所给文章.
━━━━━━━━
（二）爬取新房销售信息——数据分析+可视化篇

Rhoda ·

更新时间:2024-09-21

· 914 次阅读

pandas & matplotlib 用于数据分析和可视化

上一个任务通过requests、BeautifulSoup4两个功能强大、用法简洁的函数库已经获取到了楼盘名、地址和价格这些新房信息，并且保存为csv格式文件，csv文件可以用excel打开并进行编辑。

当然爬取数据只是第一步，“白嫖”网站辛苦整理的数据毕竟不太合适，所以这些数据如何产生价值呢？
设置一个场景：

当你想要在一座城市买房，在去各个售楼部踩点之前要做一些准备工作。
现在新房的信息已经收集完了，excel可以很快得出在售楼盘的数量、房价最高和最低，利用手机中的地图app可以很快搜索到楼盘的位置，不过一个一个搜索还是比较麻烦，当数据量很大时对于excel的工作量也会增大。
最关键的是，如果你想了解不同城市的新房情况，每爬虫一次都是新的数据，如何利用python工具来进行自动化的分析呢？

这次的任务是：对采集的新房数据进行分析，包括不限于数量、最大值、最小值、均值、分布等，并通过图表可视化，使数据呈现更加直观。

函数库准备

首先需要导入此次任务用到的函数库：pandas、matplotlib.pyplot，如何装载可以参考我第一篇博客。

import pandas as pd
import matplotlib.pyplot as plt

这里要特别介绍一下pandas，pandas库的数据基本类型为Series（序列），是类似一维数组的对象,由数据和索引组成，索引在左（从0开始），数据在右，索引自动创建。
当然用得比较多的是类似于excel的DataFrame（表），是由多条序列组成的一个数据表，每个序列是数据表的一列，共用一个从0开始的索引，示例见下图：

data = {
    'city':['Beijing','Beijing','Shanghai','Shanghai','Shenzhen','Shenzhen','Guangzhou','Guangzhou'],
    'year':[2018,2019,2018,2019,2018,2019,2018,2019],
    'index':[2,2.1,1.6,1.8,2.3,1.9,1.8,1.7]}
frame = pd.DataFrame(data)
frame

生成结果如下：
pandas创建DataFrame
DataFrame可以通过上图字典的方式进行创建，也可以读取csv、json或者xlsx文件(excel)得到，本篇的实操部分就通过上一次保存的csv文件得到dataframe表用于数据分析。
（当然上一篇提到的使用pandas的DataFrame功能把爬取到的数据生成csv文件会在后文进行补充，从爬取文件到创建dataframe表到数据分析到可视化一气呵成的代码会放在文章最后）

观察数据

在做数据分析之前首先要检查爬取到的数据是否可以直接进行数学运算、排序等操作，通过excel格式打开csv文件会更直观、且符合看表习惯。
在这里插入图片描述

（一）选择适合的数据

图中画红圈的部分有具体价格、价格待定但有往期价格和价格待定三种情况，首先不管三七二十一，先对三种情况分别统计数量。
━━━━━━━━
(已保存条目)
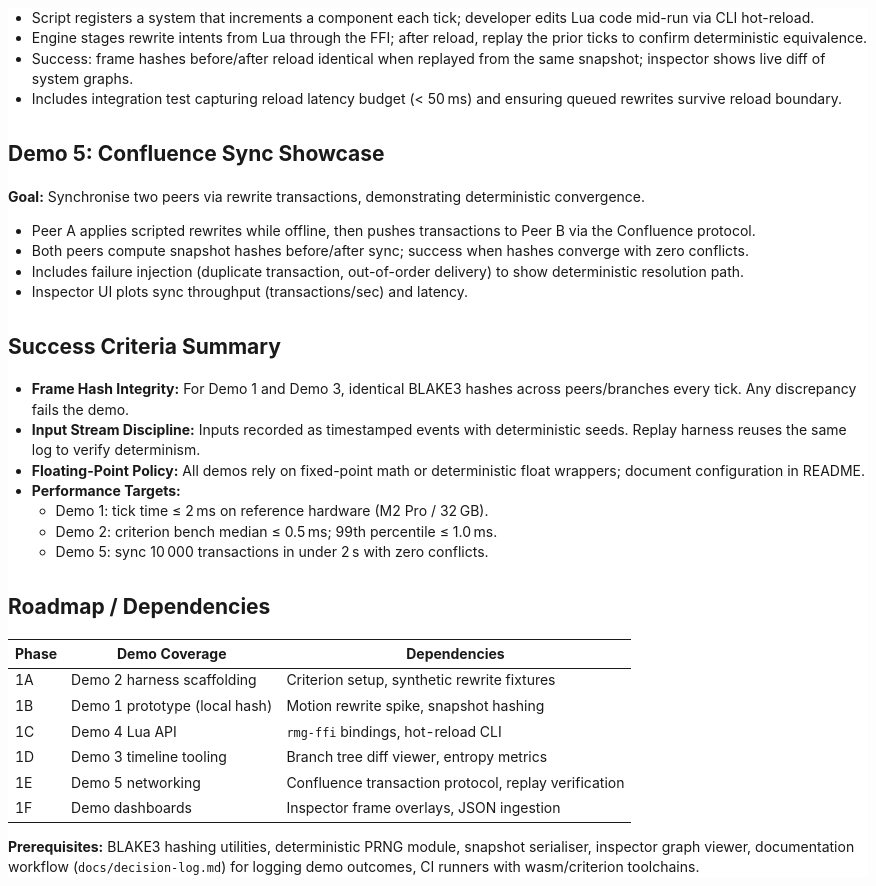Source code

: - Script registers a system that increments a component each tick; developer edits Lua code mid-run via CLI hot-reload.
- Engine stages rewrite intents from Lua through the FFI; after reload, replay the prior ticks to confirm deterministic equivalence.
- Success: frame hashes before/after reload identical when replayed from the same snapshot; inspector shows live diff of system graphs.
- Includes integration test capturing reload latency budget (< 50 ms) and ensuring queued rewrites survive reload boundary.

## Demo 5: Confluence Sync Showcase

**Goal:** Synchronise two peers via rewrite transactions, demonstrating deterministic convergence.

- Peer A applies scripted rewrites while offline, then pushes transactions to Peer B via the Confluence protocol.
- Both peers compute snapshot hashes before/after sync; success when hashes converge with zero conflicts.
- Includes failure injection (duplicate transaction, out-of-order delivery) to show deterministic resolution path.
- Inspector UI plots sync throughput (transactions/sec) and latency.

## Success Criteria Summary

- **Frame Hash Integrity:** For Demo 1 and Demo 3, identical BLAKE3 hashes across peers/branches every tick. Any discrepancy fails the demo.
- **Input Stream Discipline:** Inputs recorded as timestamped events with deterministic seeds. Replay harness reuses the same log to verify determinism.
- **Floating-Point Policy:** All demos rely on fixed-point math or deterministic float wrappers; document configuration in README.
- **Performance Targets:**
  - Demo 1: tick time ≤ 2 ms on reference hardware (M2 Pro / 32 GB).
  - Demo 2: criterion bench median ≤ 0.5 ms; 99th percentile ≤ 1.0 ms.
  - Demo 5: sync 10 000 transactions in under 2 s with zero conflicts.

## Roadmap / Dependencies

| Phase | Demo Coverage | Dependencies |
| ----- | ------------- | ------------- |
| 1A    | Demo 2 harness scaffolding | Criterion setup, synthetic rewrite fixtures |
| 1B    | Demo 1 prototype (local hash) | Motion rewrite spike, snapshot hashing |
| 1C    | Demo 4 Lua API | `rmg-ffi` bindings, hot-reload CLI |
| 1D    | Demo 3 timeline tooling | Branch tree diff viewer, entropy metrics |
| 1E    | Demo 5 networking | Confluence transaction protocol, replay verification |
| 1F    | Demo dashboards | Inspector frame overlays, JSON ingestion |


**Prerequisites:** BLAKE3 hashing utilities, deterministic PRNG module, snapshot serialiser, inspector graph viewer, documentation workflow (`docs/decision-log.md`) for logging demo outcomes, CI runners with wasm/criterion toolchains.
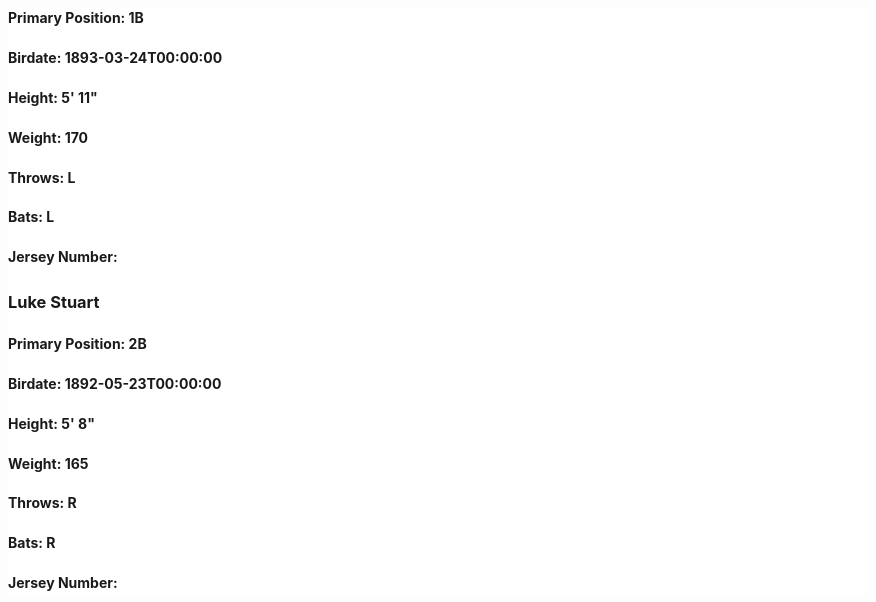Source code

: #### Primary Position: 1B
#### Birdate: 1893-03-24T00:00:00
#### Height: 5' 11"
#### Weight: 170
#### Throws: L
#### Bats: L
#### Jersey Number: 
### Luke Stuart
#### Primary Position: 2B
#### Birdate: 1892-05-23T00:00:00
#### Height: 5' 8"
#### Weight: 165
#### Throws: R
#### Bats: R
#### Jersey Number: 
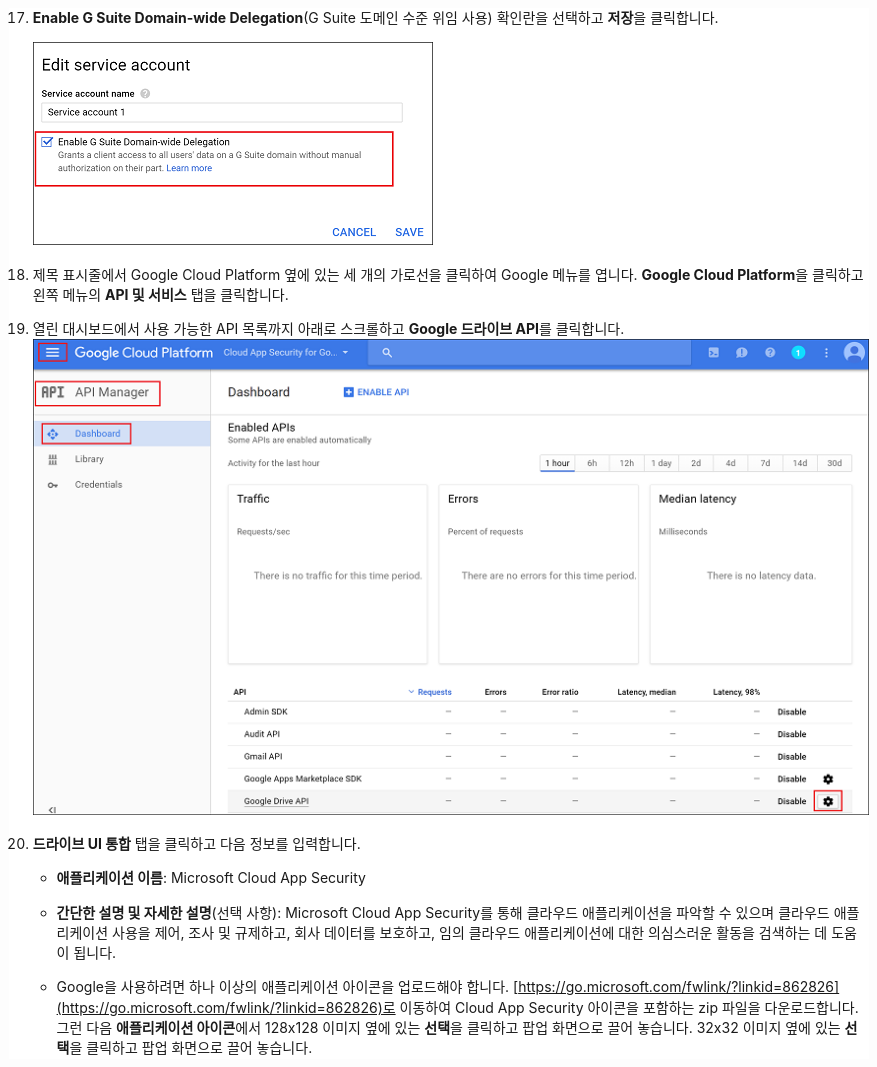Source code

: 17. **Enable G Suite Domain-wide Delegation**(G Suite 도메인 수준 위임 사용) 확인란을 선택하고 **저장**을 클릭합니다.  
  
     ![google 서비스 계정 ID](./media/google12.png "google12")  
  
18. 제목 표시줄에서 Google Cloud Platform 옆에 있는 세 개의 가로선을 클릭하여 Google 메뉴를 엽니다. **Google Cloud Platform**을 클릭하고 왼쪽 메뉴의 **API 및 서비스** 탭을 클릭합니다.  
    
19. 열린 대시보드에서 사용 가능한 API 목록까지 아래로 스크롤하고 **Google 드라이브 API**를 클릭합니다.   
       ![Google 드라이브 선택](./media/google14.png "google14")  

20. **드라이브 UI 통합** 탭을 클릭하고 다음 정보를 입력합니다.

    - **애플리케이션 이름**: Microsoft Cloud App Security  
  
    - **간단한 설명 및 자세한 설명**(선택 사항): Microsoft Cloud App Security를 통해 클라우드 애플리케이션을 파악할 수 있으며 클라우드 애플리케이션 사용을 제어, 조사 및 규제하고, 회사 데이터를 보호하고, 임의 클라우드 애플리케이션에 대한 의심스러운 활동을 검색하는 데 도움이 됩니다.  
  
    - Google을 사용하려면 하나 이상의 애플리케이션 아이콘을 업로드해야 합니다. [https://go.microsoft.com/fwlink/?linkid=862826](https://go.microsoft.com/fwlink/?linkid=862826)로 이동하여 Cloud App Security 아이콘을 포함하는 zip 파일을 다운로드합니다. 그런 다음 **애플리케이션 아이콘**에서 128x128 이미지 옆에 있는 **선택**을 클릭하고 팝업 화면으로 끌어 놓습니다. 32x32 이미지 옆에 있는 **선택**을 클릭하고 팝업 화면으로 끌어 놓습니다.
━━━━━━━━
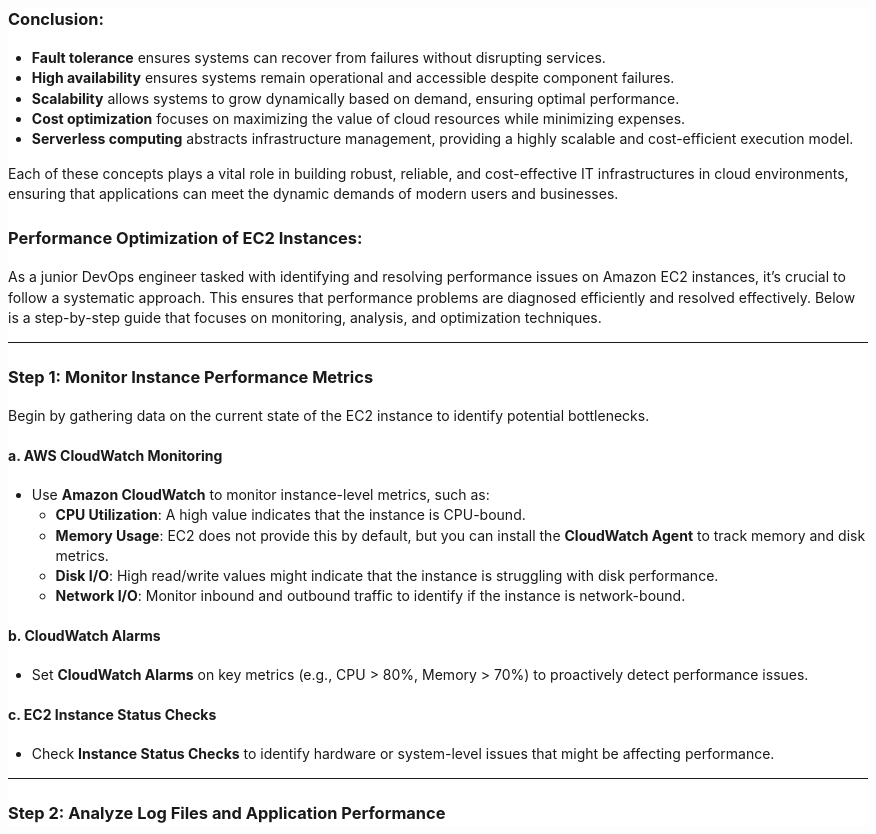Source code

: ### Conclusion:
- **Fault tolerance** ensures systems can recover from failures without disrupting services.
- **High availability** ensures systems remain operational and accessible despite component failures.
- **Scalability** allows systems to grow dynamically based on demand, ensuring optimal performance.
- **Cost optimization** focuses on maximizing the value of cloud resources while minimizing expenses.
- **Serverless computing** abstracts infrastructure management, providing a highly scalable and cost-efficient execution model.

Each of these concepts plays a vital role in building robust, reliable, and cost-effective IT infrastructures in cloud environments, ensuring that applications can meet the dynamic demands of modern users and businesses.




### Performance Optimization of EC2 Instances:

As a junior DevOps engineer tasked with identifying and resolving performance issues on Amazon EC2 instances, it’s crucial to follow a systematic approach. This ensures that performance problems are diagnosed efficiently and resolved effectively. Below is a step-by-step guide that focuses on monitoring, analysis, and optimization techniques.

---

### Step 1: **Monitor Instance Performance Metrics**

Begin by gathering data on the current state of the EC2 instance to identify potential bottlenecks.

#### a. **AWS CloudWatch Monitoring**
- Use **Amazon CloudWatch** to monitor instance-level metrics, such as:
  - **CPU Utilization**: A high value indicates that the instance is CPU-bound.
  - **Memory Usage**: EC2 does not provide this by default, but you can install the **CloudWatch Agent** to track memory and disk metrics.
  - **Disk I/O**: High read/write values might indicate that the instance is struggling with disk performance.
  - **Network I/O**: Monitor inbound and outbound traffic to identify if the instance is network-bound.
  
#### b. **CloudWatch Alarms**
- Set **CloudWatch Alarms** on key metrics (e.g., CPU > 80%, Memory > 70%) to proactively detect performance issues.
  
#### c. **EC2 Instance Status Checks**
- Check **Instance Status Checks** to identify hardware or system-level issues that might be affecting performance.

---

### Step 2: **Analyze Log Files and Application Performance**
━━━━━━━━
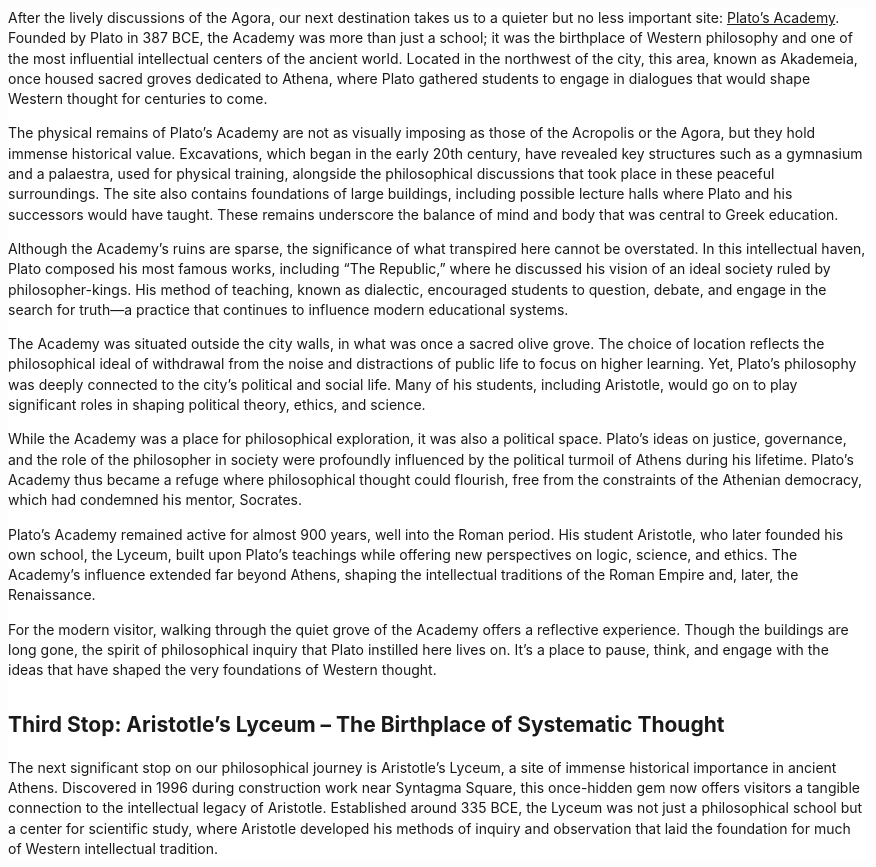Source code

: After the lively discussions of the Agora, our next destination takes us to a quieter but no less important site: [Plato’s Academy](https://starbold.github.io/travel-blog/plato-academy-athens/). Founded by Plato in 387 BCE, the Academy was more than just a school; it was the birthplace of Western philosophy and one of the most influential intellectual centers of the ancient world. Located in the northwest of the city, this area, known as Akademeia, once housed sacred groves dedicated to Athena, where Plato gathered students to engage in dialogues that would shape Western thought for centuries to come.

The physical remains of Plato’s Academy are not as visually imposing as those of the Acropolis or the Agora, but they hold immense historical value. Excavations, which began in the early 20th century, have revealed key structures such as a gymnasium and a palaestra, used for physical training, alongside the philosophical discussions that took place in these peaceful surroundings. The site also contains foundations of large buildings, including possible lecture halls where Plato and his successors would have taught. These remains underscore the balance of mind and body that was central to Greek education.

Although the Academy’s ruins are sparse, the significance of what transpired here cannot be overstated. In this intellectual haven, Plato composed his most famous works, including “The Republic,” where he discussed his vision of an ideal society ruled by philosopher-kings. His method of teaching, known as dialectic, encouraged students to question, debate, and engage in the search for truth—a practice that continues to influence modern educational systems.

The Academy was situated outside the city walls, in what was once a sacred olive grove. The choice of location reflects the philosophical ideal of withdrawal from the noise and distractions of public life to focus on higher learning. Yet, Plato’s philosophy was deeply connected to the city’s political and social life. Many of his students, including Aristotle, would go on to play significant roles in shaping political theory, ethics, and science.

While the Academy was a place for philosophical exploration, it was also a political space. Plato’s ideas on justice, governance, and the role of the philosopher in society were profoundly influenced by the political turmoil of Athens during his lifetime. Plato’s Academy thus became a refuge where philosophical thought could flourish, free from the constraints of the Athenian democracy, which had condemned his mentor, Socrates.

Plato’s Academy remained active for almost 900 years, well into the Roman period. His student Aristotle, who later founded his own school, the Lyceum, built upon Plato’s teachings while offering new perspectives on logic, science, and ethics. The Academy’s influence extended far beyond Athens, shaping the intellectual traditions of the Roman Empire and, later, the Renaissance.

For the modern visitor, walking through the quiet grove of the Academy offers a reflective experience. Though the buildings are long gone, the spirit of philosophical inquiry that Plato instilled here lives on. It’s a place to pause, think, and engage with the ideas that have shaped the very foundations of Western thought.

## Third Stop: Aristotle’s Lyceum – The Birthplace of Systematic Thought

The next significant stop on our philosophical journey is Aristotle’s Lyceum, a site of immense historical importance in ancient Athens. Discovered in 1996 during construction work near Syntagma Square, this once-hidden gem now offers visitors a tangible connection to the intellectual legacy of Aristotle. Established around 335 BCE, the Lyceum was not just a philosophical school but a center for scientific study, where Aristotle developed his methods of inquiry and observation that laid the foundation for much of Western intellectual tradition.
━━━━━━━━
任务事项.
请根据新房数据分析的文章回答：
1. 上一个任务获取到了哪几项新房信息？
2. 本次任务首先导入了哪两个函数库？
3. 图中画红圈的价格部分分为哪三种情况？

解答如下.
1. 楼盘名、地址和价格。
2. pandas和matplotlib.pyplot。
3. 具体价格、价格待定但有往期价格、价格待定。